Walmer fish breeder fights to save stock amid outages

Ultimate Aquatics owner Chris Rautenbach has to sleep at the business to keep his generator running and to keep his fish healthy (Werner Hills)

Inside Ultimate Aquatics in Heugh Road, the hum of generators has become constant at night, keeping hundreds of tanks alive as tropical fish, goldfish and ornamental species depend on oxygen pumps, with the owner having to sleep at his shop to keep his business alive.

Gqeberha tropical fish breeder Chris Rautenbach said ongoing electricity outages were threatening his livelihood.

He has been forced to sleep at the shop to monitor the situation, while running generators at a high cost.

He said the financial strain and repeated generator use were becoming unsustainable for his 24-year-old business as he tries to prevent large-scale losses.

“We are retailers in tropical fish, goldfish and ornamental fish, and they need the pumps to be running to give them oxygen to stay alive.”

He said there had been several power outages this year.

“Every time it has been off for a minimum of a week.”

So far, it is the third time in 2026 that a damaged pylon has caused a widespread outage.

“I don’t know how long we are going to be off for. We do not have any rotational power whatsoever.”

“I’m running a generator, which I have to feed with fuel.

“They aren’t designed to run like this, so you need to nurture the thing.

“I try to switch it off for an hour a day to let it rest again, and then I fill it up with another 50l of petrol a day.

“So it costs me R1,000 a day to keep it running.”

“Fish breathe at night, too, and they naturally deplete the oxygen, so we have to keep it going at night.

“If the biological filter doesn’t get air 24/7, it dies, and then the water also goes vrot and then the fish ultimately die.

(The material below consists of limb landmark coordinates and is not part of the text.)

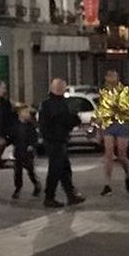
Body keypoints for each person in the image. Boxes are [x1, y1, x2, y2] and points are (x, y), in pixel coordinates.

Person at [93, 70, 129, 196]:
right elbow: (100, 111)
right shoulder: (103, 93)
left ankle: (128, 175)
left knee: (121, 154)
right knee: (108, 153)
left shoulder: (124, 91)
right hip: (109, 124)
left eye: (113, 76)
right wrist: (99, 129)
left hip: (121, 124)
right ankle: (107, 184)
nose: (110, 79)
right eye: (108, 76)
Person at [39, 78, 86, 208]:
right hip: (56, 142)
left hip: (54, 141)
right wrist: (74, 119)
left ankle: (70, 195)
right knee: (56, 169)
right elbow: (67, 120)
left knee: (64, 169)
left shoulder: (46, 104)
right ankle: (50, 197)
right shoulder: (59, 105)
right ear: (60, 89)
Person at [11, 103, 41, 200]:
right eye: (24, 112)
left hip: (28, 152)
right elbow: (12, 137)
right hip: (19, 150)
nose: (26, 114)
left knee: (30, 170)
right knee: (17, 171)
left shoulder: (30, 125)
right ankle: (18, 188)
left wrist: (32, 145)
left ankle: (36, 185)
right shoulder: (15, 125)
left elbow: (34, 137)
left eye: (27, 112)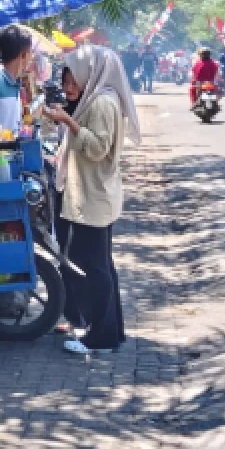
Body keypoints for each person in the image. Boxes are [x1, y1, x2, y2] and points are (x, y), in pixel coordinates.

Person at [43, 45, 139, 355]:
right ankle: (110, 330)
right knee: (99, 264)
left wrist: (68, 122)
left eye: (74, 82)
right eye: (66, 82)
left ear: (89, 75)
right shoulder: (95, 99)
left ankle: (101, 336)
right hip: (94, 193)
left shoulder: (102, 103)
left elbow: (97, 148)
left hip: (95, 195)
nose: (69, 88)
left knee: (94, 265)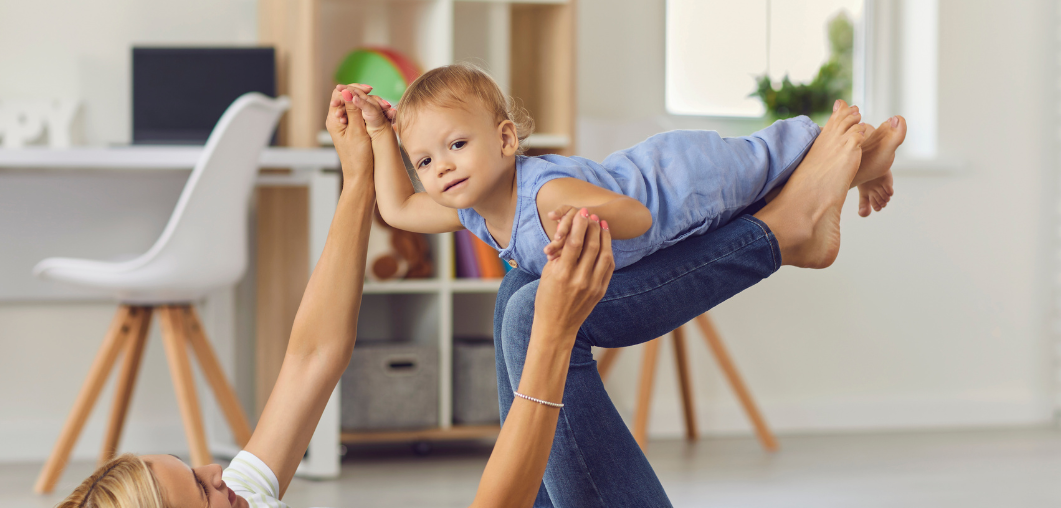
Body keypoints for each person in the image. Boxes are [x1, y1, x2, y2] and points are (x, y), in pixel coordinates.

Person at [30, 76, 868, 508]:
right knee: (532, 308)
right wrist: (554, 335)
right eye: (203, 488)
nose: (220, 470)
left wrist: (359, 178)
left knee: (518, 296)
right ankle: (777, 233)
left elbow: (314, 356)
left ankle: (779, 233)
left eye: (195, 464)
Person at [344, 62, 905, 276]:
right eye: (423, 161)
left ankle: (856, 148)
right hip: (671, 199)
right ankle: (856, 170)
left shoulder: (545, 196)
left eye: (456, 144)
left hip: (681, 178)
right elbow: (395, 208)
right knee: (767, 195)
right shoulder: (472, 211)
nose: (441, 168)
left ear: (506, 139)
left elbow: (635, 216)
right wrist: (375, 133)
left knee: (764, 163)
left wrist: (579, 226)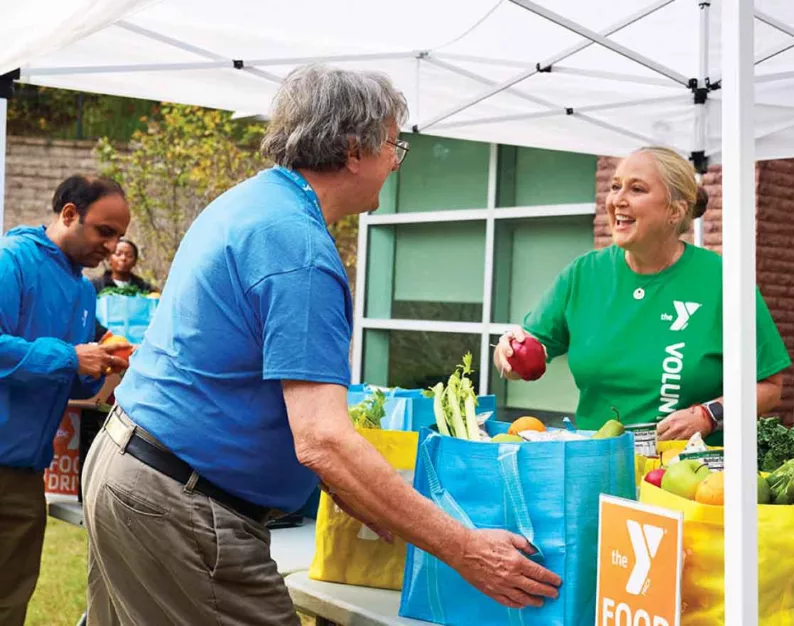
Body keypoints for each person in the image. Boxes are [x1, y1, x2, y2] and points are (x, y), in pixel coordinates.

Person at [83, 64, 560, 626]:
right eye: (392, 146)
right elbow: (323, 439)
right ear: (354, 149)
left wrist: (368, 496)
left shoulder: (255, 201)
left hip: (132, 465)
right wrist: (466, 549)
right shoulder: (299, 251)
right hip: (180, 501)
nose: (394, 163)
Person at [494, 147, 790, 446]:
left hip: (689, 479)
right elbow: (527, 350)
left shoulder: (723, 280)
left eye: (636, 189)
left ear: (675, 211)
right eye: (615, 187)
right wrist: (508, 353)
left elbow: (769, 386)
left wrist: (709, 415)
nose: (617, 200)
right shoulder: (584, 274)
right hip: (595, 464)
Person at [0, 174, 130, 626]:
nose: (113, 248)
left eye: (118, 236)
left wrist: (103, 368)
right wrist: (72, 356)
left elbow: (66, 381)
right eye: (104, 231)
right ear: (69, 214)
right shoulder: (10, 260)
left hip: (24, 472)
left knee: (11, 599)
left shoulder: (80, 290)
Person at [90, 239, 155, 294]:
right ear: (109, 258)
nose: (123, 258)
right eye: (118, 254)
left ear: (135, 261)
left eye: (129, 255)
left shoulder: (144, 288)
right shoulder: (95, 286)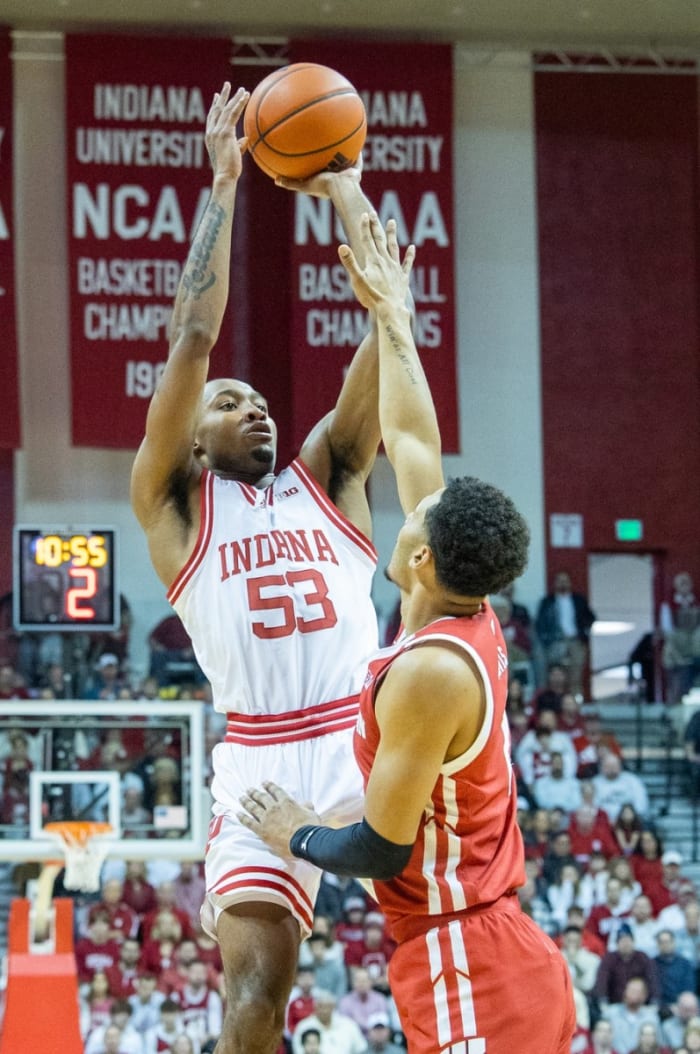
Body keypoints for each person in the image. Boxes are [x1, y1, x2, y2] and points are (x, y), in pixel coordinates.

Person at [238, 213, 575, 1051]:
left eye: (414, 512)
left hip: (470, 961)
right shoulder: (461, 600)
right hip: (479, 950)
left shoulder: (430, 673)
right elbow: (413, 433)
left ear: (422, 558)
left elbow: (383, 850)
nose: (407, 495)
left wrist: (296, 835)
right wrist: (393, 313)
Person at [130, 82, 398, 1054]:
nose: (253, 409)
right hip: (257, 760)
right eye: (228, 402)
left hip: (368, 738)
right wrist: (225, 185)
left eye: (260, 401)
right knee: (255, 984)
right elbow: (193, 339)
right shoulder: (179, 505)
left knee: (442, 931)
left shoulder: (325, 474)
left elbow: (389, 334)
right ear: (192, 441)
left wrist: (346, 191)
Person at [535, 572, 596, 697]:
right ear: (555, 583)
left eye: (565, 580)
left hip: (575, 641)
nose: (563, 583)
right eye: (560, 580)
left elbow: (591, 617)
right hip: (555, 641)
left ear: (569, 583)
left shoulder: (578, 600)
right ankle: (553, 702)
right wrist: (546, 639)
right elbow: (540, 623)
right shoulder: (547, 602)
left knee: (575, 675)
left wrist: (584, 632)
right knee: (554, 674)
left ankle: (576, 705)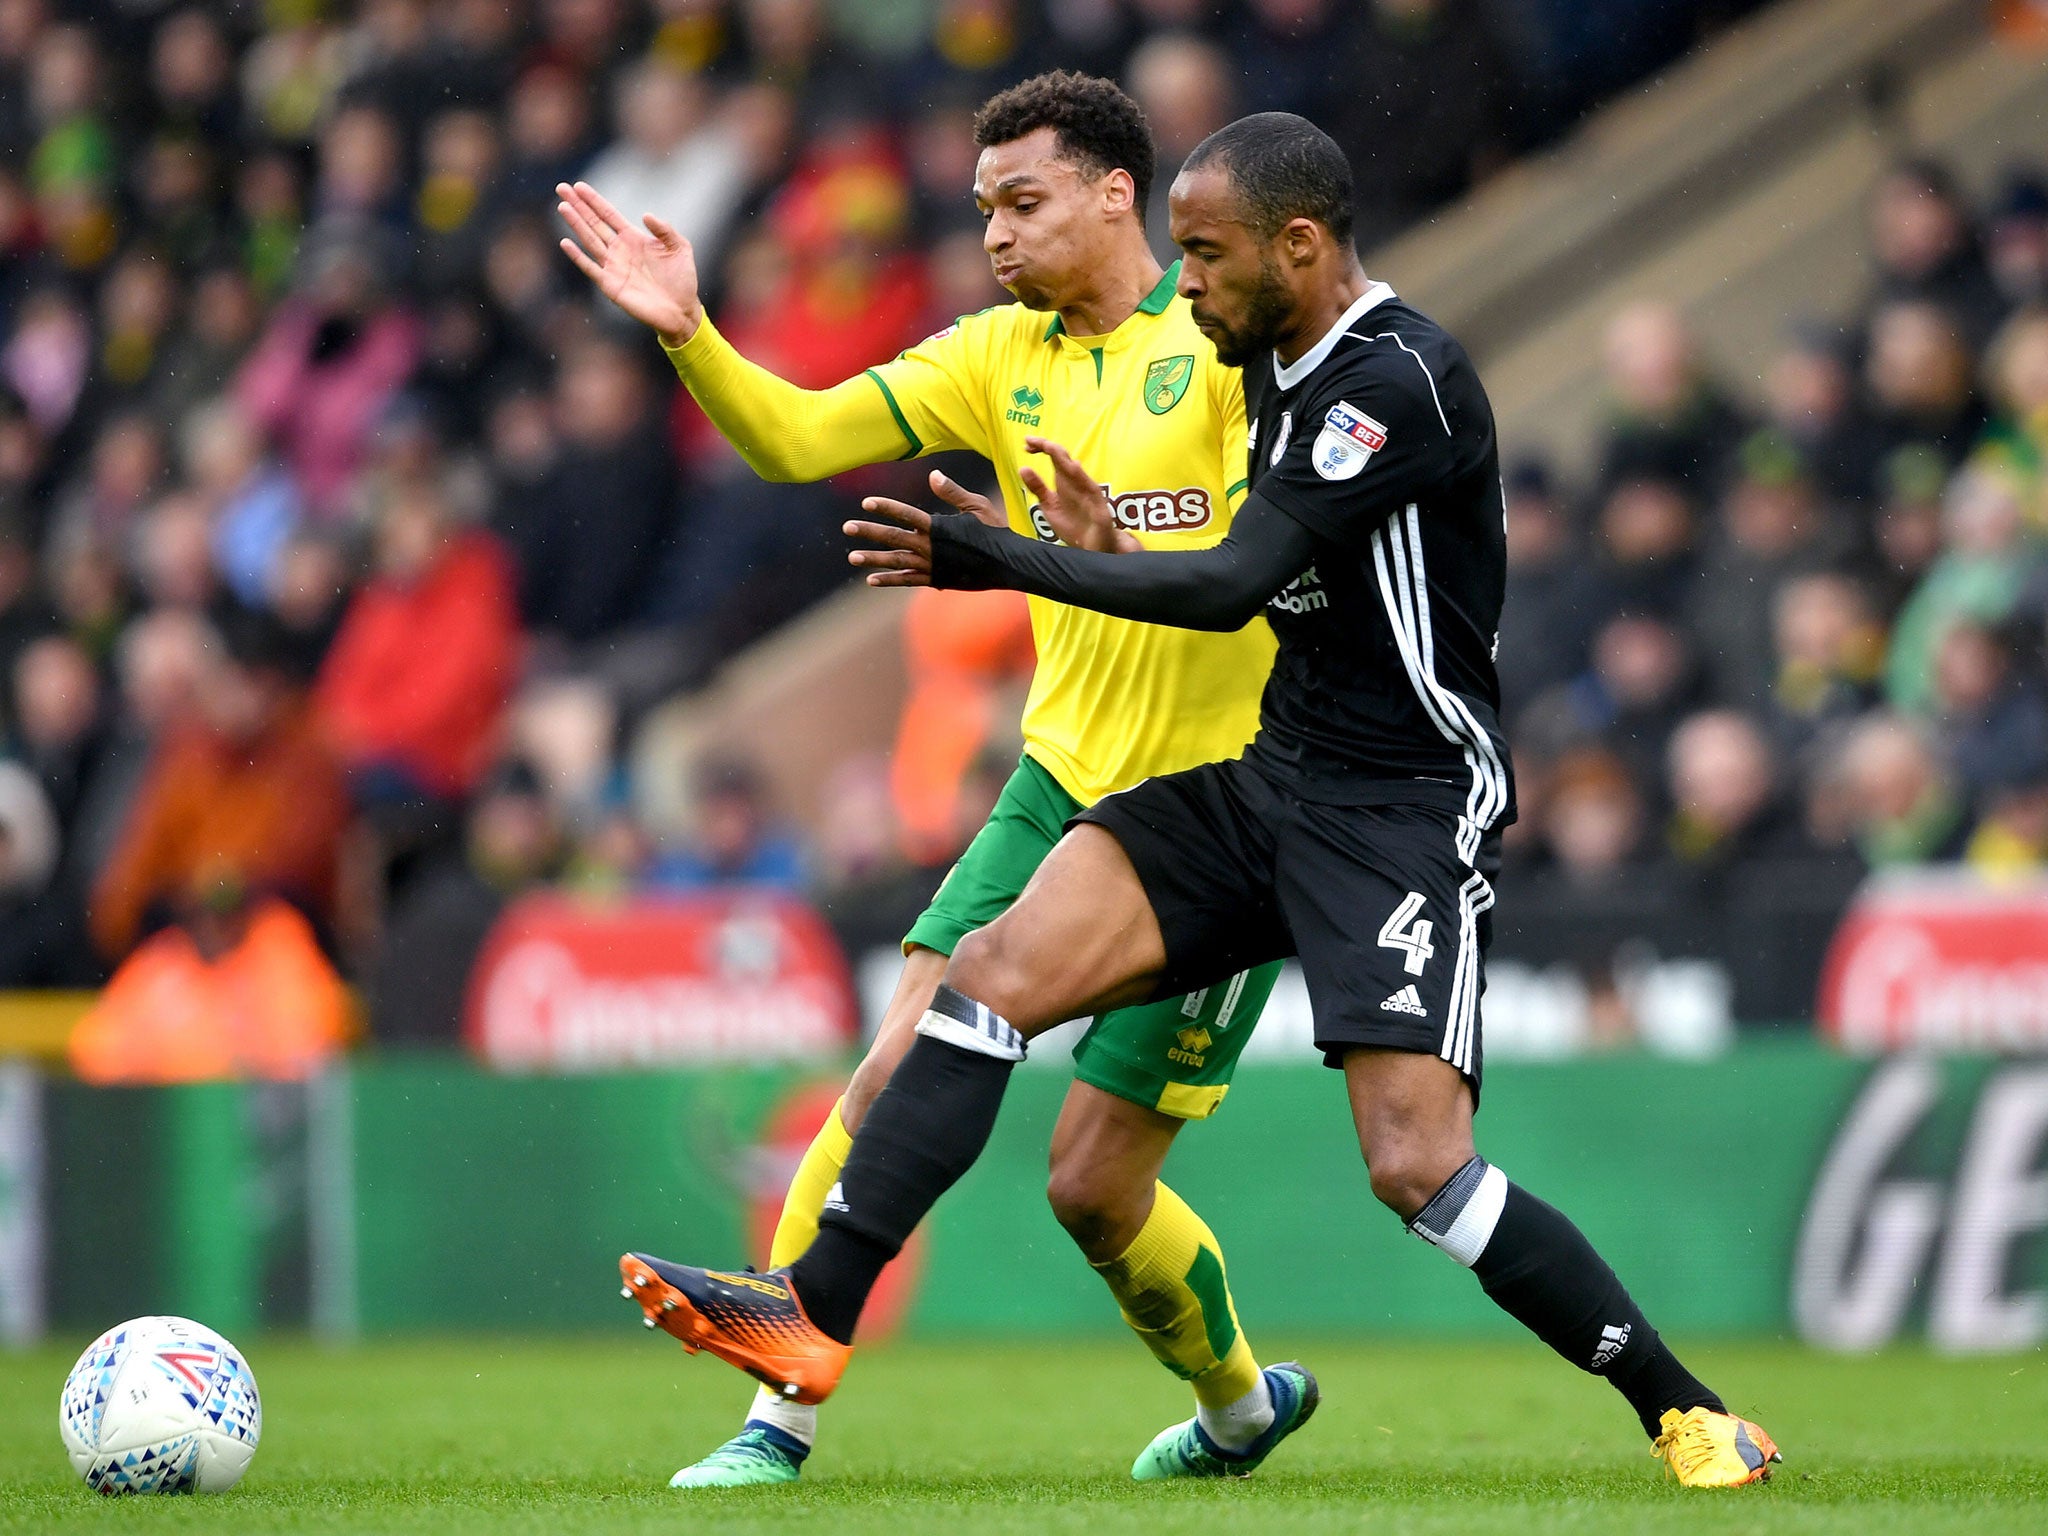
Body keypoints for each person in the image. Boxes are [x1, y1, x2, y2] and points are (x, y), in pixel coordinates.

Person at [622, 112, 1783, 1492]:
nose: (1192, 285)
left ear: (1297, 247)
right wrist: (1109, 539)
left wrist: (1013, 558)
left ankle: (1684, 1408)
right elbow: (1220, 554)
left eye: (1209, 257)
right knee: (978, 981)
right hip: (1262, 776)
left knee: (1418, 1169)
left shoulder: (1389, 380)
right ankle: (807, 1320)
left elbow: (1236, 581)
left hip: (1398, 805)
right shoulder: (1242, 356)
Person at [559, 73, 1306, 1487]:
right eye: (982, 213)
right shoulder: (993, 357)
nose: (999, 238)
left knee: (1094, 1189)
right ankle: (776, 1420)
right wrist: (691, 336)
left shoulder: (1227, 352)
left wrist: (1126, 561)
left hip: (1224, 817)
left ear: (1113, 194)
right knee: (895, 1055)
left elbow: (1284, 581)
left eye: (1025, 203)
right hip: (1055, 785)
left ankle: (1238, 1406)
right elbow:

“Luckily, we are in summer now, so we don’t need heaters yet, but last year, when it happened in winter, we had to power the heaters too.

“If we don’t have power for six hours, we will lose all our stock.”

Rautenbach said he’d had to sleep in his shop since the most recent pylon collapse to ensure the tanks were running.

“I have to wake up at all crazy times of the night to switch the generator on.

“I thought there was going to be power with the load rotation, so I would have to set alarms to switch over from the generator, but it hasn’t happened yet.

“If I don’t do this, my livelihood and my stock will die, and I will have to close the doors.

“Customers, like hobbyists, don’t always have generators, so if they lose their fish, they give up the hobby, and there is another customer gone.

“So in the long run, you are losing customers and people aren’t coming back at all.”

Rautenbach said that in the 24 years he had run Ultimate Aquatics, unreliable electricity supply had been a persistent challenge.

“It has become a normal thing, but now it is extreme.

“The other times it would go off for half a day or two days, but now it is completely devastating.

“I don’t know how long I’m going to be able to last.

“There’s no two ways about it, without power, I have got to stay here permanently.”